A/N: For the Knowing Me, Knowing You Challenge. I didn't claim a character because there are too many perspectives in this (changes are marked in italics). Luna's actions (at least the mentioned ones) aren't in character, but hopefully everything else is. A lot of this was inspired by Lacrymosa, by Evanescence.
Ginny:
Funerals – before my seventeenth birthday, I'd been to one or two; by my eighteenth, I was sick of them. That's about how much things changed in my world in the space of a year, how tragic everything got. But this isn't about me; it's about the sweet tragedy that was my friend Luna's life.
I don't know what happened that made her snap, and neither does anyone else. Maybe she was sick, too sick of being alone – that's happened before, hasn't it? Anyways, she killed herself four days ago, without giving any warning.
So sweet, so tragic – the only person who could make any member of my family look normal is gone.
Harry:
After the war, Luna didn't change like most of us did. She refused to see the world the way normal people did, choosing instead her own world. But she was, despite what people were always saying, the sanest person I have ever met.
So sweet, so tragic – days before her nineteenth birthday, she took her own life.
Hermione:
If you think about it, Luna was my polar opposite.

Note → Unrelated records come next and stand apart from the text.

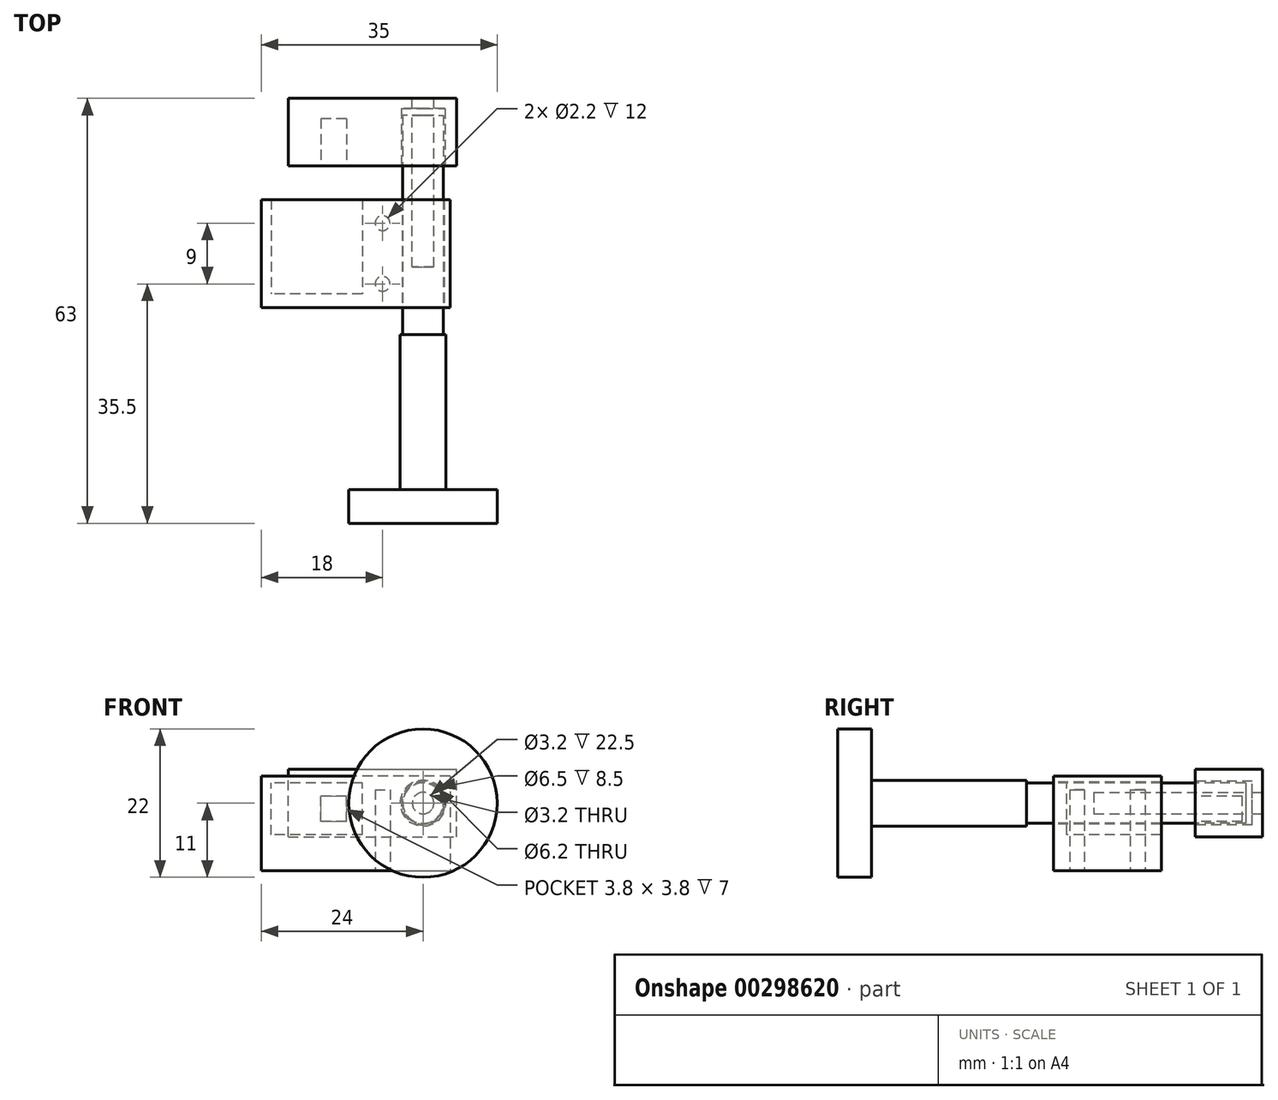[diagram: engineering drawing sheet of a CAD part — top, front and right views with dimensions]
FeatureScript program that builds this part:
annotation { "Feature Type Name" : "Feature", "Feature Type Description" : "" }
export const myFeature = defineFeature(function(context is Context, id is Id, definition is map)
    precondition{}
    {
        {
            var Q0;
            Q0=qCreatedBy(makeId("Front.planeOp"),FACE);
            var sketch = newSketch(context, id + "F0", { "sketchPlane" : qUnion([Q0])});
            skLineSegment(sketch, "E0.bottom", {"start": v(-22, -4.85) * mm, "end": v(-50, -4.85) * mm});
            skLineSegment(sketch, "E0.top", {"start": v(-22, 4.85) * mm, "end": v(-50, 4.85) * mm});
            skLineSegment(sketch, "E0.left", {"start": v(-22, -4.85) * mm, "end": v(-22, 4.85) * mm});
            skLineSegment(sketch, "E0.right", {"start": v(-50, -4.85) * mm, "end": v(-50, 4.85) * mm});
            skPoint(sketch, "E0.middle", {"position": v(-36, 0) * mm});
            skLineSegment(sketch, "E1.bottom", {"start": v(-35, -3.85) * mm, "end": v(-48.5, -3.85) * mm});
            skLineSegment(sketch, "E1.top", {"start": v(-35, 3.85) * mm, "end": v(-48.5, 3.85) * mm});
            skLineSegment(sketch, "E1.left", {"start": v(-35, -3.85) * mm, "end": v(-35, 3.85) * mm});
            skLineSegment(sketch, "E1.right", {"start": v(-48.5, -3.85) * mm, "end": v(-48.5, 3.85) * mm});
            skPoint(sketch, "E1.middle", {"position": v(-41.75, 0) * mm});
            skLineSegment(sketch, "E2.bottom", {"start": v(-50, -4.85) * mm, "end": v(-22, -4.85) * mm});
            skLineSegment(sketch, "E2.top", {"start": v(-50, -9.15) * mm, "end": v(-22, -9.15) * mm});
            skLineSegment(sketch, "E2.left", {"start": v(-50, -4.85) * mm, "end": v(-50, -9.15) * mm});
            skLineSegment(sketch, "E2.right", {"start": v(-22, -4.85) * mm, "end": v(-22, -9.15) * mm});
            skCircle(sketch, "E3", {"center": v(-26, 0.85) * mm, "radius": 3.1 * mm});
            skSolve(sketch);
        }
        {
            var Q0;
            Q0=qSketchRegion(id+"F0",true);
            extrude(context, id + "F1", {"entities" : qUnion([Q0]), "oppositeDirection" : true, "depth" : 16 * mm});
        }
        {
            var Q0;
            Q0=makeQuery(id+"F1.opExtrude","CAP_FACE",FACE,{"disambiguationData":[OSD([sQuery(id+"F0.wireOp",EDGE,"E0.bottom"),sQuery(id+"F0.wireOp",EDGE,"E0.top"),sQuery(id+"F0.wireOp",EDGE,"E0.left"),sQuery(id+"F0.wireOp",EDGE,"E0.right"),sQuery(id+"F0.wireOp",EDGE,"E1.bottom"),sQuery(id+"F0.wireOp",EDGE,"E1.top"),sQuery(id+"F0.wireOp",EDGE,"E1.left"),sQuery(id+"F0.wireOp",EDGE,"E1.right"),sQuery(id+"F0.wireOp",EDGE,"IlVQ0T6Q-kpas-WKJO-rE1o-QIE4vgIgB8Sl")])],"isStart":true});
            var sketch = newSketch(context, id + "F2", { "sketchPlane" : qUnion([Q0])});
            skLineSegment(sketch, "E4.bottom", {"start": v(-48.5, 3.85) * mm, "end": v(-35, 3.85) * mm});
            skLineSegment(sketch, "E4.top", {"start": v(-48.5, -3.85) * mm, "end": v(-35, -3.85) * mm});
            skLineSegment(sketch, "E4.left", {"start": v(-35, 3.85) * mm, "end": v(-35, -3.85) * mm});
            skLineSegment(sketch, "E4.right", {"start": v(-48.5, 3.85) * mm, "end": v(-48.5, -3.85) * mm});
            skSolve(sketch);
        }
        {
            var Q0;
            Q0=qSketchRegion(id+"F2",true);
            extrude(context, id + "F3", {"entities" : qUnion([Q0]), "operationType" : NewBodyOperationType.ADD, "oppositeDirection" : true, "depth" : 2 * mm});
        }
        {
            var Q0;
            Q0=makeQuery(id+"F1.opExtrude","SWEPT_FACE",FACE,{"disambiguationData":[OSD([sQuery(id+"F0.wireOp",EDGE,"E2.top")])]});
            var sketch = newSketch(context, id + "F4", { "sketchPlane" : qUnion([Q0])});
            skCircle(sketch, "E5", {"center": v(-32, -3.5) * mm, "radius": 1.1 * mm});
            skCircle(sketch, "E6", {"center": v(-32, -12.5) * mm, "radius": 1.1 * mm});
            skSolve(sketch);
        }
        {
            var Q0;
            Q0=qSketchRegion(id+"F4",true);
            extrude(context, id + "F5", {"entities" : qUnion([Q0]), "operationType" : NewBodyOperationType.REMOVE, "oppositeDirection" : true, "depth" : 12 * mm});
        }
        {
            var Q0;
            Q0=makeQuery(id+"F1.opExtrude","CAP_FACE",FACE,{"disambiguationData":[OSD([sQuery(id+"F0.wireOp",EDGE,"E0.top"),sQuery(id+"F0.wireOp",EDGE,"E0.left"),sQuery(id+"F0.wireOp",EDGE,"E0.right"),sQuery(id+"F0.wireOp",EDGE,"E1.bottom"),sQuery(id+"F0.wireOp",EDGE,"E1.top"),sQuery(id+"F0.wireOp",EDGE,"E1.left"),sQuery(id+"F0.wireOp",EDGE,"E1.right"),sQuery(id+"F0.wireOp",EDGE,"E2.top"),sQuery(id+"F0.wireOp",EDGE,"E2.left"),sQuery(id+"F0.wireOp",EDGE,"E2.right"),sQuery(id+"F0.wireOp",EDGE,"E3")])],"isStart":false});
            cPlane(context, id + "F6", {"entities" : qUnion([Q0]), "cplaneType" : CPlaneType.OFFSET, "offset" : 5 * mm, "width" : 150 * mm, "height" : 150 * mm});
        }
        {
            var Q0;
            Q0=qCreatedBy(makeId("Front.planeOp"),FACE);
            cPlane(context, id + "F7", {"entities" : qUnion([Q0]), "cplaneType" : CPlaneType.OFFSET, "offset" : 27 * mm, "width" : 150 * mm, "height" : 150 * mm});
        }
        {
            var Q0;
            Q0=qCreatedBy(id+"F7.planeOp",FACE);
            var sketch = newSketch(context, id + "F8", { "sketchPlane" : qUnion([Q0])});
            skCircle(sketch, "E7", {"center": v(-26, 0.85) * mm, "radius": 11 * mm});
            skSolve(sketch);
        }
        {
            var Q0;
            Q0=qSketchRegion(id+"F8",true);
            extrude(context, id + "F9", {"entities" : qUnion([Q0]), "depth" : 5 * mm});
        }
        {
            var Q0;
            Q0=makeQuery(id+"F9.opExtrude","CAP_FACE",FACE,{"disambiguationData":[OSD([sQuery(id+"F8.wireOp",EDGE,"E7")])],"isStart":true});
            var sketch = newSketch(context, id + "F10", { "sketchPlane" : qUnion([Q0])});
            skCircle(sketch, "E8", {"center": v(26, 0.85) * mm, "radius": 3 * mm});
            skSolve(sketch);
        }
        {
            var Q0;
            Q0=qSketchRegion(id+"F10",true);
            extrude(context, id + "F11", {"entities" : qUnion([Q0]), "operationType" : NewBodyOperationType.ADD, "depth" : 48 * mm});
        }
        {
            var Q0;
            Q0=qCreatedBy(id+"F6.planeOp",FACE);
            var sketch = newSketch(context, id + "F12", { "sketchPlane" : qUnion([Q0])});
            skLineSegment(sketch, "E9.bottom", {"start": v(46, -4.15) * mm, "end": v(21, -4.15) * mm});
            skLineSegment(sketch, "E9.top", {"start": v(46, 5.85) * mm, "end": v(21, 5.85) * mm});
            skLineSegment(sketch, "E9.left", {"start": v(46, -4.15) * mm, "end": v(46, 5.85) * mm});
            skLineSegment(sketch, "E9.right", {"start": v(21, -4.15) * mm, "end": v(21, 5.85) * mm});
            skSolve(sketch);
        }
        {
            var Q0;
            Q0=qSketchRegion(id+"F12",true);
            extrude(context, id + "F13", {"entities" : qUnion([Q0]), "depth" : 10 * mm});
        }
        {
            var Q0;
            Q0=makeQuery(id+"F13.opExtrude","CAP_FACE",FACE,{"disambiguationData":[OSD([sQuery(id+"F12.wireOp",EDGE,"E9.bottom"),sQuery(id+"F12.wireOp",EDGE,"E9.top"),sQuery(id+"F12.wireOp",EDGE,"E9.left"),sQuery(id+"F12.wireOp",EDGE,"E9.right")])],"isStart":true});
            var sketch = newSketch(context, id + "F14", { "sketchPlane" : qUnion([Q0])});
            skLineSegment(sketch, "E10.bottom", {"start": v(-37.35, -1.9) * mm, "end": v(-41.15, -1.9) * mm});
            skLineSegment(sketch, "E10.top", {"start": v(-37.35, 1.9) * mm, "end": v(-41.15, 1.9) * mm});
            skLineSegment(sketch, "E10.left", {"start": v(-37.35, -1.9) * mm, "end": v(-37.35, 1.9) * mm});
            skLineSegment(sketch, "E10.right", {"start": v(-41.15, -1.9) * mm, "end": v(-41.15, 1.9) * mm});
            skPoint(sketch, "E10.middle", {"position": v(-39.25, 0) * mm});
            skCircle(sketch, "E11", {"center": v(-26, 0.85) * mm, "radius": 3.25 * mm});
            skSolve(sketch);
        }
        {
            var Q0;
            Q0=makeQuery(id+"F14.imprint","IMPRINT",FACE,{"disambiguationData":[TD([[makeQuery(id+"F14.imprint","IMPRINT",EDGE,{"derivedFrom":sQuery(id+"F14.wireOp",EDGE,"E10.bottom")}),-1.0]])]});
            extrude(context, id + "F15", {"entities" : qUnion([Q0]), "operationType" : NewBodyOperationType.REMOVE, "oppositeDirection" : true, "depth" : 7 * mm});
        }
        {
            var Q0;
            Q0=makeQuery(id+"F14.imprint","IMPRINT",FACE,{"disambiguationData":[TD([[makeQuery(id+"F14.imprint","IMPRINT",EDGE,{"derivedFrom":sQuery(id+"F14.wireOp",EDGE,"E11")}),1.0]])]});
            extrude(context, id + "F16", {"entities" : qUnion([Q0]), "operationType" : NewBodyOperationType.REMOVE, "oppositeDirection" : true, "depth" : 8.5 * mm});
        }
        {
            var Q0;
            Q0=makeQuery(id+"F8.imprint","IMPRINT",FACE,{"disambiguationData":[TD([[makeQuery(id+"F8.imprint","IMPRINT",EDGE,{"derivedFrom":sQuery(id+"F8.wireOp",EDGE,"E7")}),1.0]])]});
            var sketch = newSketch(context, id + "F17", { "sketchPlane" : qUnion([Q0])});
            skCircle(sketch, "E12", {"center": v(-26, 0.85) * mm, "radius": 3.4 * mm});
            skSolve(sketch);
        }
        {
            var Q0;
            Q0=qSketchRegion(id+"F17",true);
            extrude(context, id + "F18", {"entities" : qUnion([Q0]), "operationType" : NewBodyOperationType.ADD, "oppositeDirection" : true, "depth" : 23 * mm});
        }
        {
            var Q0;
            Q0=makeQuery(id+"F11.opExtrude","CAP_FACE",FACE,{"disambiguationData":[OSD([sQuery(id+"F10.wireOp",EDGE,"E8")])],"isStart":false});
            var sketch = newSketch(context, id + "F19", { "sketchPlane" : qUnion([Q0])});
            skCircle(sketch, "E13", {"center": v(26, 0.85) * mm, "radius": 3 * mm});
            skSolve(sketch);
        }
        {
            var Q0;
            Q0=qSketchRegion(id+"F19",true);
            extrude(context, id + "F20", {"entities" : qUnion([Q0]), "operationType" : NewBodyOperationType.ADD, "depth" : 7.5 * mm});
        }
        {
            var Q0;
            Q0=makeQuery(id+"F20.opExtrude","CAP_FACE",FACE,{"disambiguationData":[OSD([sQuery(id+"F19.wireOp",EDGE,"E13")])],"isStart":false});
            var sketch = newSketch(context, id + "F21", { "sketchPlane" : qUnion([Q0])});
            skCircle(sketch, "E14", {"center": v(26, 0.85) * mm, "radius": 1.1 * mm});
            skSolve(sketch);
        }
        {
            var Q0;
            Q0=qSketchRegion(id+"F21",true);
            extrude(context, id + "F22", {"entities" : qUnion([Q0]), "operationType" : NewBodyOperationType.REMOVE, "oppositeDirection" : true, "depth" : 12 * mm});
        }
        {
            var Q0;
            Q0=makeQuery(id+"F13.opExtrude","CAP_FACE",FACE,{"disambiguationData":[OSD([sQuery(id+"F12.wireOp",EDGE,"E9.bottom"),sQuery(id+"F12.wireOp",EDGE,"E9.top"),sQuery(id+"F12.wireOp",EDGE,"E9.left"),sQuery(id+"F12.wireOp",EDGE,"E9.right")])],"isStart":false});
            var sketch = newSketch(context, id + "F23", { "sketchPlane" : qUnion([Q0])});
            skCircle(sketch, "E15", {"center": v(26, 0.85) * mm, "radius": 1.6 * mm});
            skSolve(sketch);
        }
        {
            var Q0;
            Q0=qSketchRegion(id+"F23",true);
            extrude(context, id + "F24", {"entities" : qUnion([Q0]), "operationType" : NewBodyOperationType.REMOVE, "oppositeDirection" : true, "depth" : 25 * mm});
        }
    });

She believed in all sorts of things that could never exist – take Nargles in mistletoe as an example – no matter how much people told her she was crazy. Maybe she was – we'll never know. No matter what, she was one of those people who survive stuff, who's there to tell everyone what it was like. I never thought she'd go this far. No one did.

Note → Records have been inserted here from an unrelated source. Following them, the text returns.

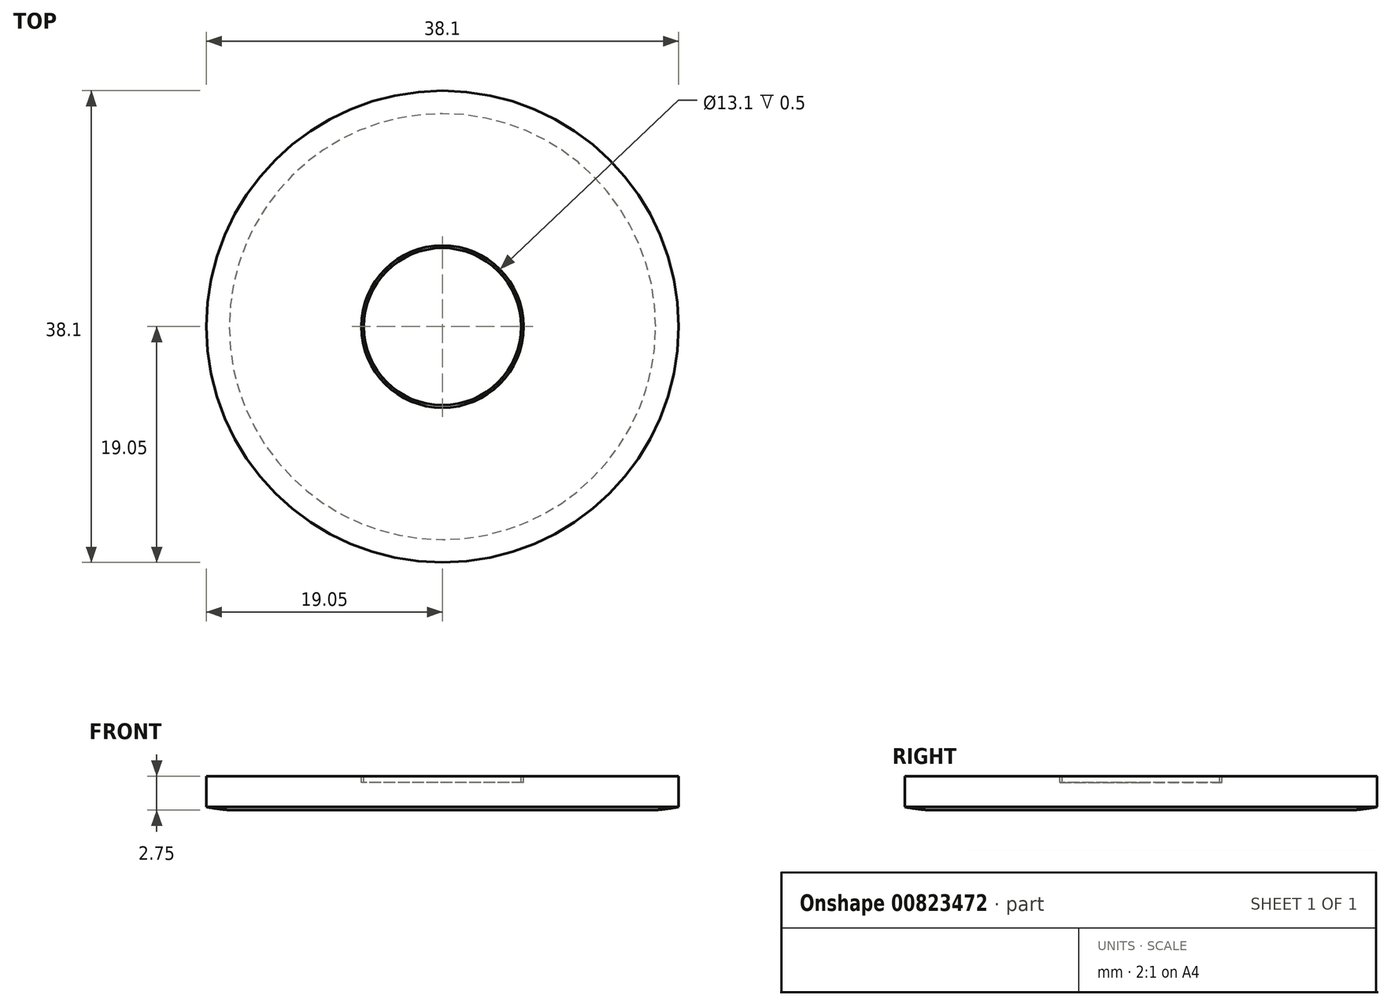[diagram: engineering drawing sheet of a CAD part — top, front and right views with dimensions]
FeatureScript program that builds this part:
annotation { "Feature Type Name" : "Feature", "Feature Type Description" : "" }
export const myFeature = defineFeature(function(context is Context, id is Id, definition is map)
    precondition{}
    {
        {
            var Q0;
            Q0=qCreatedBy(makeId("Top.planeOp"),FACE);
            var sketch = newSketch(context, id + "F0", { "sketchPlane" : qUnion([Q0])});
            skCircle(sketch, "E0", {"center": v(0, 0) * mm, "radius": 19.05 * mm});
            skSolve(sketch);
        }
        {
            var Q0;
            Q0=makeQuery(id+"F0.imprint","IMPRINT",FACE,{"disambiguationData":[TD([[makeQuery(id+"F0.imprint","IMPRINT",EDGE,{"derivedFrom":sQuery(id+"F0.wireOp",EDGE,"E0")}),1.0]])]});
            extrude(context, id + "F1", {"entities" : qUnion([Q0]), "depth" : 2.5 * mm, "offsetDistance" : 25 * mm});
        }
        {
            var Q0;
            Q0=makeQuery(id+"F1.opExtrude","CAP_FACE",FACE,{"disambiguationData":[OSD([sQuery(id+"F0.wireOp",EDGE,"E0")])],"isStart":false});
            var sketch = newSketch(context, id + "F2", { "sketchPlane" : qUnion([Q0])});
            skCircle(sketch, "E1", {"center": v(0, 0) * mm, "radius": 6.35 * mm});
            skCircle(sketch, "E2", {"center": v(0, 0) * mm, "radius": 6.55 * mm});
            skSolve(sketch);
        }
        {
            var Q0;
            Q0=makeQuery(id+"F2.imprint","IMPRINT",FACE,{"disambiguationData":[TD([[makeQuery(id+"F2.imprint","IMPRINT",EDGE,{"derivedFrom":sQuery(id+"F2.wireOp",EDGE,"E1")}),-1.0]])]});
            extrude(context, id + "F3", {"entities" : qUnion([Q0]), "operationType" : NewBodyOperationType.REMOVE, "oppositeDirection" : true, "depth" : .5 * mm, "offsetDistance" : 25 * mm});
        }
        {
            var Q0;
            Q0=qCreatedBy(makeId("Front.planeOp"),FACE);
            var sketch = newSketch(context, id + "F4", { "sketchPlane" : qUnion([Q0])});
            skLineSegment(sketch, "E3.0", {"start": v(-19.05, 0) * mm, "end": v(0, 0) * mm});
            skLineSegment(sketch, "E4", {"start": v(0, 0) * mm, "end": v(0, -0.25) * mm});
            skArc(sketch, "E5", {"start": v(-19.05, 0) * mm, "mid": v(-18.12, -0.14) * mm, "end": v(-17.2, -0.25) * mm});
            skLineSegment(sketch, "E6", {"start": v(0, -0.25) * mm, "end": v(-17.2, -0.25) * mm});
            skPoint(sketch, "E7.orphan", {"position": v(0, -0.5) * mm});
            skPoint(sketch, "E8.orphan", {"position": v(19.05, 0) * mm});
            skSolve(sketch);
        }
        {
            var Q0;
            Q0=makeQuery(id+"F4.imprint","IMPRINT",FACE,{"disambiguationData":[TD([[makeQuery(id+"F4.imprint","IMPRINT",EDGE,{"derivedFrom":sQuery(id+"F4.wireOp",EDGE,"E3.0")}),-1.0]])]});
            var Q1;
            Q1=sQuery(id+"F4.wireOp",EDGE,"E4");
            revolve(context, id + "F5", {"surfaceOperationType" : NewSurfaceOperationType.NEW, "entities" : qUnion([Q0]), "axis" : qUnion([Q1]), "revolveType" : RevolveType.FULL});
        }
    });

So sweet, so tragic – the person who showed us how to believe will never show us anything again.
Neville:
Luna was a lot of things. First and foremost, she wasn't anything like anyone I'd ever met. She didn't care what people thought of her, which was probably for her own good. And she didn't question people – if someone had an idea, she'd be all for it unless it was totally mental. That was how we tested ideas during the year from hell – if she didn't comment then it was worth doing.
Second, she was a really good friend, and I mean that in a good way. If what you needed was someone who would just listen, she was always there for you. I never got the chance to tell her this, although I did plan on it, but I thought she was the kind of person you could tell anything to and it wouldn't surprise her. She just KNEW things before most people did.
Third, and this is the part that I will never tell anyone; I loved her. I never got to tell her that, either, which might be the biggest mistake I'll ever make in my life. If I'd told her, maybe it would have stopped her.
So sweet, so tragic – part of my heart died with her.